Trouble is, Roberts pushed the new license out there before getting OSI approval for it. He believes that will come. But if it doesn't, it doesn't. He's still standing with the license he has. And he will continue calling his company "Commercial Open Source."

What's mainly at stake is a logo Sugar insists its customers display in their user interfaces, which identifies SugarCRM as the application "powering" their service.

Bruce Perens derides this as "badgeware." Roberts calls it "attribution."

Whatever. Sugar is demanding that its customers essentially market for it, if they wish to remain its customers. Which could, if it becomes common, leave user screens looking like NASCAR uniforms. (Or Talladega Nights.)

The term, as Ross Mayfield explains, comes from The Treasure of Sierra Madre, where a bandit (Alphonso Bedoya) claims to Humphrey Bogart he's the police, and Bogart notes he has no badge. "We ain't got no badges. We don't need no badges! I don't have to show you any stinking badges!!" (The picture, originally from the movie, was pulled off Ross's blog.)

Yeah, well John Roberts says you do need his badge. Or you're violating his SugarCRM license.

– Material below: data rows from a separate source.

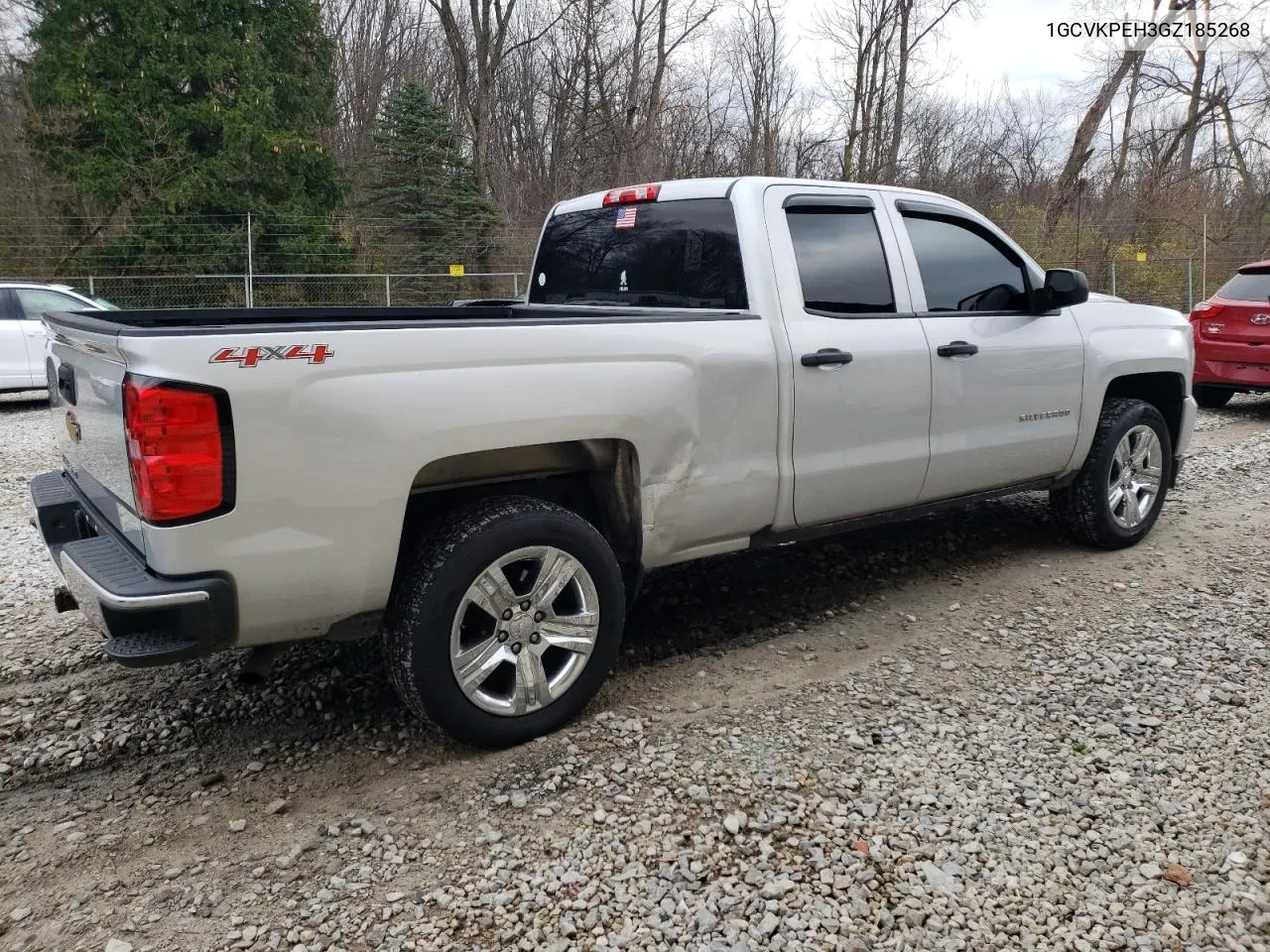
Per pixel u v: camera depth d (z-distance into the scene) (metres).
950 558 5.19
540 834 2.72
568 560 3.19
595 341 3.22
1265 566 4.96
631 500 3.48
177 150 19.81
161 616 2.58
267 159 20.39
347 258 21.17
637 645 4.09
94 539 2.96
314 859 2.63
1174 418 5.61
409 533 3.31
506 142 31.03
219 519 2.59
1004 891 2.49
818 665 3.86
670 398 3.40
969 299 4.54
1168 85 25.25
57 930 2.35
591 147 26.62
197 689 3.64
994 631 4.18
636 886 2.50
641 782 2.97
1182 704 3.48
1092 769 3.06
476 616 3.14
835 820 2.77
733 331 3.61
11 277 19.02
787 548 5.35
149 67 19.84
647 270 4.27
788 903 2.44
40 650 3.94
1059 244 22.16
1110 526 5.16
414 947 2.29
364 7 31.34
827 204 4.07
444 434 2.90
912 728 3.32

Which is still open source, even though OSI hasn't approved it. It doesn't have the OSI badge of approval. It don't need no stinking badges. But you do. Gringo. (The Spanish for friend is amigo.)

The question to my mind is not whether Roberts is right or wrong. The question is whether this will impact anyone's decision to use SugarCRM, or contribute to SugarCRM. It's a question for the market. SugarCRM indeed does not need no stinking badges, but then you don't have to respect or contribute to it.